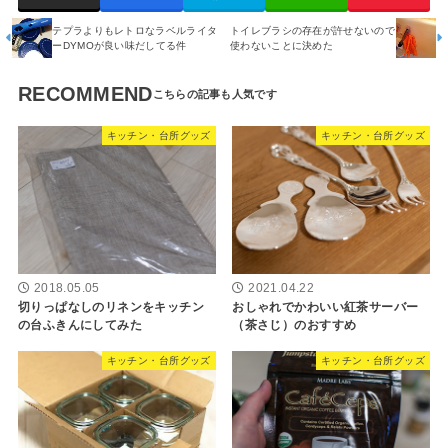
テプラよりもレトロなラベルライタ
トイレブラシの存在が許せないので
ーDYMOが良い味だしてる件
使わないことに決めた
RECOMMEND
キッチン・台所グッズ
キッチン・台所グッズ
2018.05.05
2021.04.22
切りっぱなしのリネンをキッチン
おしゃれでかわいい紅茶サーバー
の台ふきんにしてみた
（茶さじ）のおすすめ
キッチン・台所グッズ
キッチン・台所グッズ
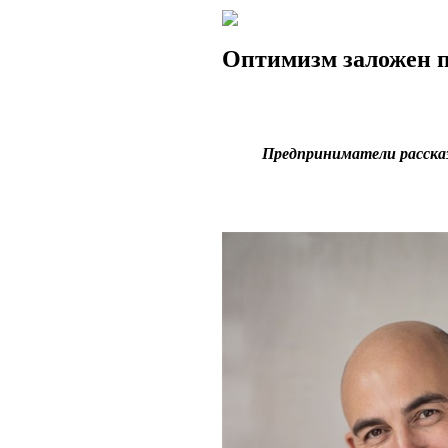
Оптимизм заложен п
Предприниматели рассказ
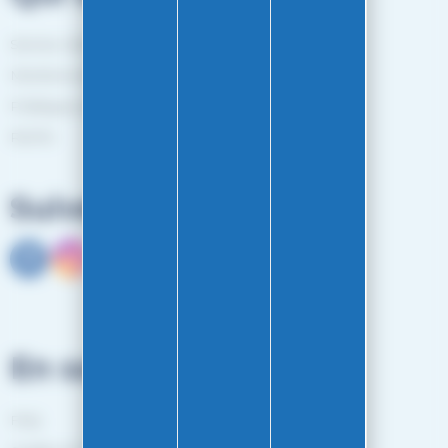
Service client
Mentions légales
Politiques de confidentialité
RGPD
Suivez-nous
En savoir plus
FAQ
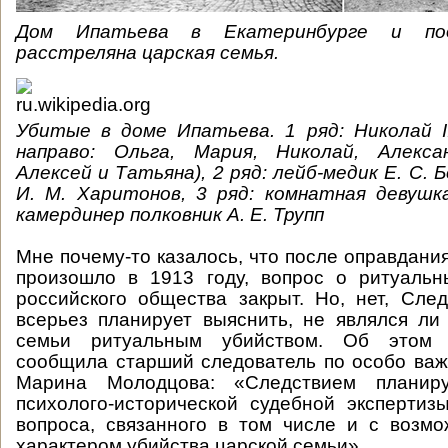
Дом Ипатьева
в Екатеринбурге
и под
расстреляна царская семья.
Убитые в доме Ипатьева.
1 ряд: Николай I
направо: Ольга, Мария, Николай, Алекса
Алексей и Татьяна)
, 2 ряд: лейб-медик Е. С. 
И. М. Харитонов
, 3 ряд: комнатная девушк
камердинер полковник А. Е. Трупп
Мне почему-то казалось, что после оправдани
произошло в 1913 году, вопрос о ритуальн
российского общества закрыт. Но, нет, Сле
всерьез планирует выяснить, не являлся ли
семьи ритуальным убийством. Об этом
сообщила старший следователь по особо ва
Марина Молодцова: «Следствием планиру
психолого-исторической судебной эксперти
вопроса, связанного в том числе и с возм
характером убийства царской семьи».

## Problem to work on
Reproduce all of the data exactly, omitting each picture it holds.

## Task response
テプラよりもレトロなラベルライタ
トイレブラシの存在が許せないので
ーDYMOが良い味だしてる件
使わないことに決めた
RECOMMEND
キッチン・台所グッズ
キッチン・台所グッズ
2018.05.05
2021.04.22
切りっぱなしのリネンをキッチン
おしゃれでかわいい紅茶サーバー
の台ふきんにしてみた
（茶さじ）のおすすめ
キッチン・台所グッズ
キッチン・台所グッズ
Оптимизм заложен п
Предприниматели рассказ
Service client
Mentions légales
Politiques de confidentialité
RGPD
Suivez-nous
En savoir plus
FAQ
Дом Ипатьева
в Екатеринбурге
и под
расстреляна царская семья.
Убитые в доме Ипатьева.
1 ряд: Николай I
направо: Ольга, Мария, Николай, Алекса
Алексей и Татьяна)
, 2 ряд: лейб-медик Е. С. 
И. М. Харитонов
, 3 ряд: комнатная девушк
камердинер полковник А. Е. Трупп
Мне почему-то казалось, что после оправдани
произошло в 1913 году, вопрос о ритуальн
российского общества закрыт. Но, нет, Сле
всерьез планирует выяснить, не являлся ли
семьи ритуальным убийством. Об этом
сообщила старший следователь по особо ва
Марина Молодцова: «Следствием планиру
психолого-исторической судебной эксперти
вопроса, связанного в том числе и с возм
характером убийства царской семьи».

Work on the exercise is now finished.